Internal damage is cumulative and one day you may have a blowout for no apparent reason (TTs do suffer blowouts from time to time). Personally, based on what we've been through, I'd be concerned about excessive bouncing and flexing of the frame and what that can do.

hvac
Explorer
Explorer
I don't think the gen y hitch would work with the Andersen system. Appears you would not have any sway control.

campigloo
Explorer
Explorer
New shocks, heavier suspension both help. Your TV may be a little light as well. The only way to eliminate the porpoises is to isolate the trailer from the truck. No amount of torsion bar tightening is going to help and may make it worse. Check out the Gen-Y hitch. Itโ€™s a little pricey and weighs about 80 lbs but what a relief! It works with almost any WD hitch. It took probably 80% of it out of mine. Suspension upgrades did the rest.

mkirsch
Nomad II
Nomad II
JBarca wrote:
mkirsch wrote:
WNYBob wrote:
I have the same issue on I90 near Syracuse, NY (the stretch was done with new concrete a few years ago). I notice the bounce in the pickup with or without the trailer, just more pronounced with the trailer.


Between exit 39 and 40. I know that stretch well.

Pretty much any vehicle will gallop down that stretch of road. Slowing down or speeding up are the only choices, to break the harmonic.


H'mm, Odd my rig does not act up on that stretch of road. However the same interstate between exit 55 (the Lackawanna exit outside Buffalo) and the toll booths heading west will set my truck off on anything above 50mph.

There is obviously differences in the truck wheel base, weights, truck suspensions and camper setup that make some worse than others.

You 2 folks have issues between exit 39 & 40 and mine does not. But at exit 55, for sure I do have a problem there. Same road just different location.

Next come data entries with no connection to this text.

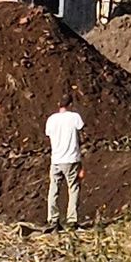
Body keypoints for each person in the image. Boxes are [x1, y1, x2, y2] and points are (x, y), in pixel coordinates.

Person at [45, 93, 84, 229]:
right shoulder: (75, 118)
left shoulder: (51, 120)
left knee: (54, 188)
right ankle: (72, 220)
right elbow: (81, 135)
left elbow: (49, 135)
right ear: (71, 105)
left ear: (58, 104)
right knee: (73, 188)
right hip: (71, 159)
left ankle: (53, 220)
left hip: (56, 159)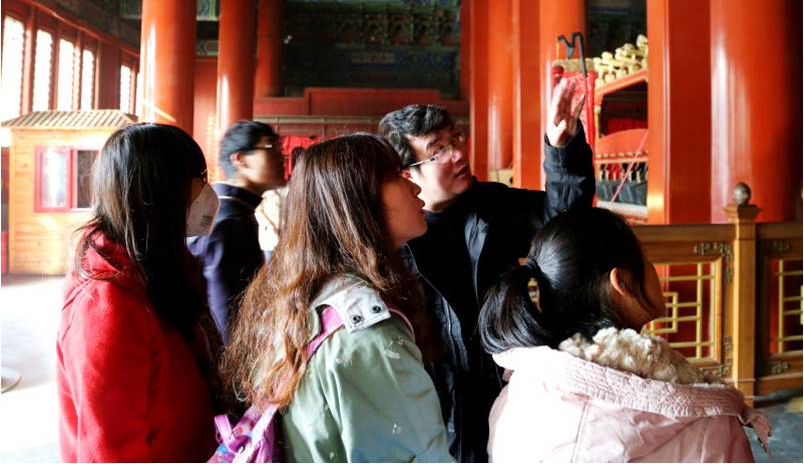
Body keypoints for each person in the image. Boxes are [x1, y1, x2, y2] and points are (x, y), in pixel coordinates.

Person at [378, 78, 594, 461]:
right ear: (408, 173)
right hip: (436, 401)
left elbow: (562, 221)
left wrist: (561, 148)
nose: (458, 154)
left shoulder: (491, 205)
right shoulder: (392, 240)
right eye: (438, 149)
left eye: (455, 139)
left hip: (506, 380)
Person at [222, 134, 453, 462]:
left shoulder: (302, 296)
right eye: (394, 176)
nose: (414, 187)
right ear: (356, 201)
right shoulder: (366, 330)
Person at [478, 207, 770, 462]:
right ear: (623, 283)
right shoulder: (709, 425)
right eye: (646, 259)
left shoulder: (515, 395)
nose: (653, 269)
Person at [58, 123, 221, 462]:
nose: (208, 191)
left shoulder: (163, 267)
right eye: (199, 178)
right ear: (161, 189)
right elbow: (110, 449)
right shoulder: (106, 304)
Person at [189, 120, 286, 344]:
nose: (281, 157)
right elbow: (227, 322)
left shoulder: (228, 210)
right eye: (270, 147)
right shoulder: (229, 223)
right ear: (240, 159)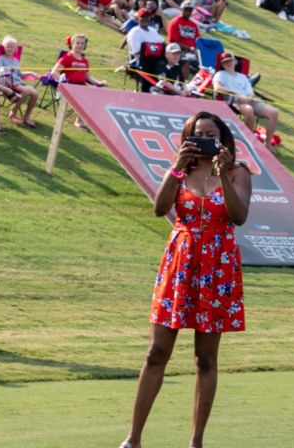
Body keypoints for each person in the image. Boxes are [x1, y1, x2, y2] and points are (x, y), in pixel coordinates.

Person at [120, 112, 252, 448]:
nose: (205, 140)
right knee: (156, 352)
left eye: (211, 134)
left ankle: (196, 442)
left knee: (205, 358)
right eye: (198, 135)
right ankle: (133, 439)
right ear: (187, 139)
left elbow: (238, 216)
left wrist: (222, 176)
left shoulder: (238, 172)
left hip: (217, 268)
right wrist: (177, 167)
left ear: (223, 138)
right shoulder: (181, 170)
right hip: (180, 264)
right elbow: (159, 207)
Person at [213, 53, 279, 152]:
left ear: (235, 62)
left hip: (249, 99)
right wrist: (235, 93)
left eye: (230, 61)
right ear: (222, 65)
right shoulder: (220, 74)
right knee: (249, 110)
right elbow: (217, 88)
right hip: (234, 101)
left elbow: (251, 93)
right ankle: (248, 141)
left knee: (274, 112)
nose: (228, 63)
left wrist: (248, 99)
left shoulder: (242, 76)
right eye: (225, 62)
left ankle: (267, 144)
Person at [0, 35, 39, 128]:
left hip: (18, 83)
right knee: (26, 91)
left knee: (35, 93)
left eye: (12, 47)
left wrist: (30, 73)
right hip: (8, 83)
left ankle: (26, 117)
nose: (9, 48)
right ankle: (13, 113)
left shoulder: (15, 60)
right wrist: (8, 80)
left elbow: (20, 74)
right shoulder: (1, 58)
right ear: (4, 48)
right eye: (7, 46)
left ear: (15, 49)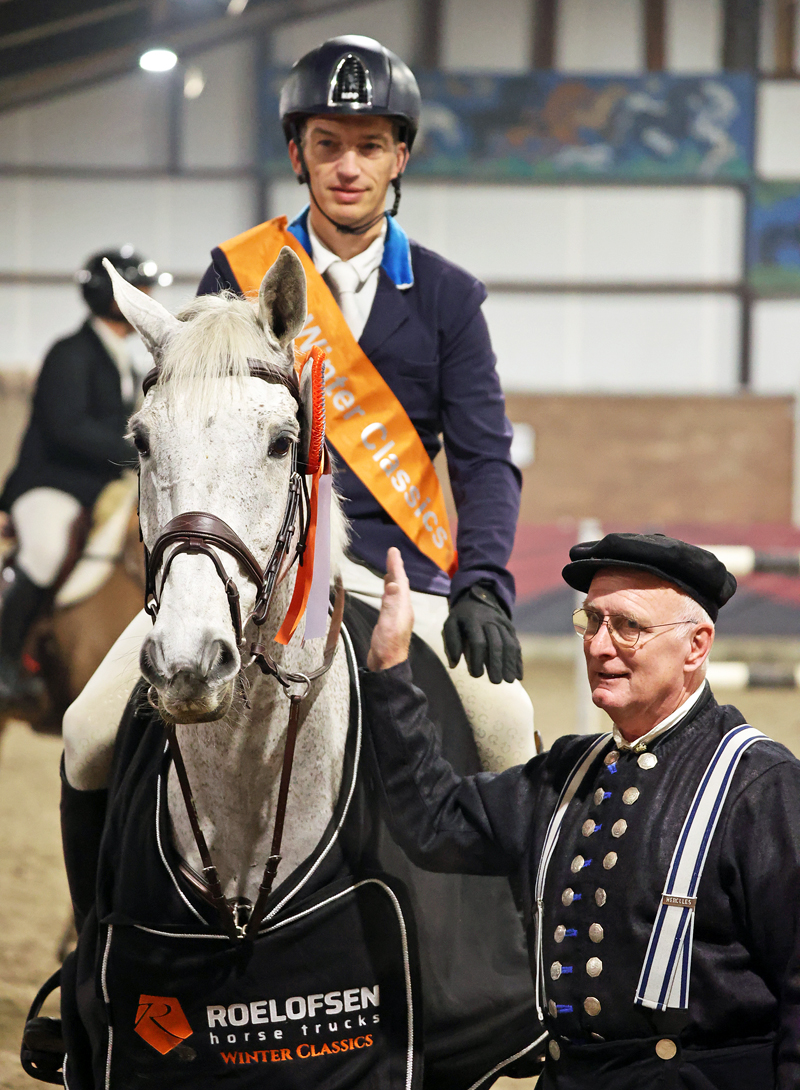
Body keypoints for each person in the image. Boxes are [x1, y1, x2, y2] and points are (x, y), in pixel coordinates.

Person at [63, 33, 533, 781]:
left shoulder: (450, 298)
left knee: (508, 729)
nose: (349, 167)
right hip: (254, 575)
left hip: (396, 574)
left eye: (370, 146)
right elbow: (195, 434)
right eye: (328, 144)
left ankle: (524, 903)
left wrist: (482, 583)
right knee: (86, 737)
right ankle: (103, 907)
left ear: (399, 158)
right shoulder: (236, 271)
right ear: (297, 154)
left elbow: (483, 460)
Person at [362, 532, 800, 1089]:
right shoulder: (568, 772)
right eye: (592, 621)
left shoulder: (761, 783)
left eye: (629, 626)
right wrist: (390, 668)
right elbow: (431, 821)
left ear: (696, 645)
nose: (598, 645)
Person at [0, 249, 157, 704]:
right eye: (138, 291)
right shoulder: (70, 352)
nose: (146, 299)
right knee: (47, 551)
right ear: (112, 299)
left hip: (101, 486)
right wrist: (135, 452)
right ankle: (6, 661)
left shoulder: (124, 362)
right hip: (52, 485)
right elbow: (68, 428)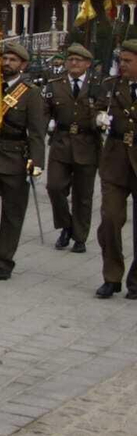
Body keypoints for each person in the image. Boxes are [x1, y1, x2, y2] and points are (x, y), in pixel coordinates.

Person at [0, 40, 47, 280]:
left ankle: (5, 260)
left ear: (23, 65)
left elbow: (37, 131)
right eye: (4, 58)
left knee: (12, 214)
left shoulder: (31, 93)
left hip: (15, 157)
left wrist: (37, 162)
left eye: (13, 60)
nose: (6, 63)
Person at [46, 43, 103, 253]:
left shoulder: (97, 85)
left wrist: (102, 119)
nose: (74, 62)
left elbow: (104, 109)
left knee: (83, 195)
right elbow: (45, 110)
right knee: (54, 187)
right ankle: (66, 225)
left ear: (87, 64)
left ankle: (80, 236)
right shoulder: (55, 84)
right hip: (61, 142)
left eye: (79, 60)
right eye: (71, 59)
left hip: (87, 143)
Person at [94, 40, 137, 298]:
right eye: (121, 60)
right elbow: (97, 109)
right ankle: (112, 276)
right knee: (110, 220)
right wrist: (99, 117)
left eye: (129, 61)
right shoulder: (111, 87)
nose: (123, 65)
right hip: (115, 161)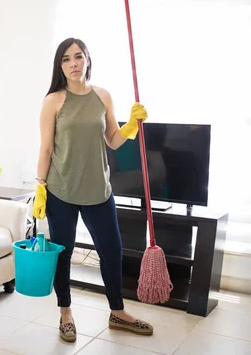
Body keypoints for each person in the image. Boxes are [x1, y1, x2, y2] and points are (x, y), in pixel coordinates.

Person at [32, 37, 154, 342]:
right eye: (66, 59)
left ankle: (118, 312)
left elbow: (112, 139)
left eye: (78, 57)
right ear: (59, 65)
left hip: (99, 190)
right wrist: (40, 186)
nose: (73, 64)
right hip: (61, 190)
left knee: (112, 251)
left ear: (88, 60)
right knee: (64, 254)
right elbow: (46, 148)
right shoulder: (53, 101)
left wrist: (131, 126)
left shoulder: (102, 96)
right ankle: (65, 314)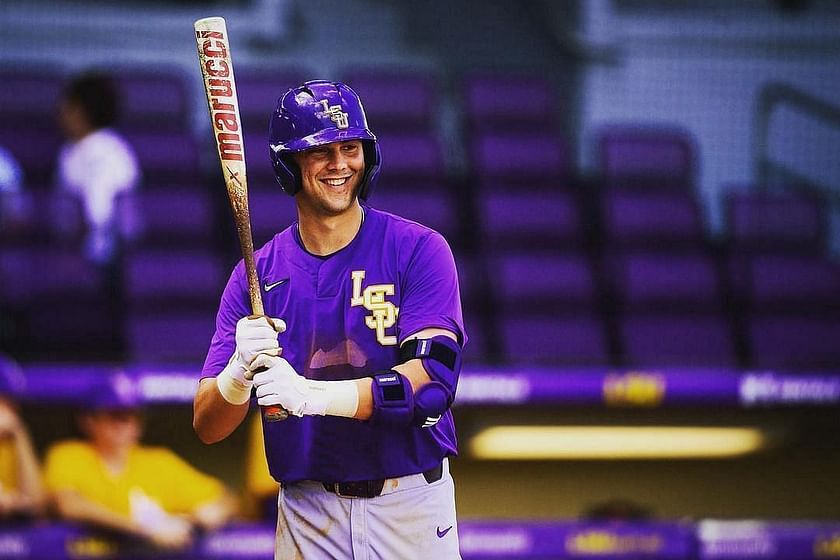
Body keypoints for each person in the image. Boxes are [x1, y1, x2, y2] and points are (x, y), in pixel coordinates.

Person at [194, 80, 467, 559]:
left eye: (350, 147)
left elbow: (431, 387)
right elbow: (208, 426)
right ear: (288, 164)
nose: (340, 164)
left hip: (409, 505)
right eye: (320, 151)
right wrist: (237, 376)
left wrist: (313, 395)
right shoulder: (255, 276)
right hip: (307, 513)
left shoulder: (418, 249)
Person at [44, 372, 238, 551]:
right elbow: (69, 505)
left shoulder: (158, 462)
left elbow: (226, 498)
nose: (125, 425)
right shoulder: (68, 455)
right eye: (115, 416)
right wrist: (146, 529)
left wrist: (202, 517)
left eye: (131, 416)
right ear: (89, 420)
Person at [56, 71, 140, 264]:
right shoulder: (71, 150)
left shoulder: (107, 153)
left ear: (80, 111)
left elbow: (99, 217)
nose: (60, 113)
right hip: (74, 252)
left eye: (67, 106)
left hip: (105, 260)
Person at [0, 354, 46, 519]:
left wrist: (20, 434)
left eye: (13, 401)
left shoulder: (11, 438)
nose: (13, 408)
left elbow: (36, 504)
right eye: (4, 400)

That's odd because I've traveled 39-40 and 40-39 dozens of times since the new concrete has been in, in several different vehicles with different wheelbases ranging from compact cars to extended cab trucks, and they ALL gallop to some degree, loaded or unloaded.

The worst has been my DRW regular cab truck. It just kept bouncing harder and harder until I dropped down to 50MPH. At one point I think the wheels were coming off the ground.

Putting 10-ply tires on half ton trucks since aught-four.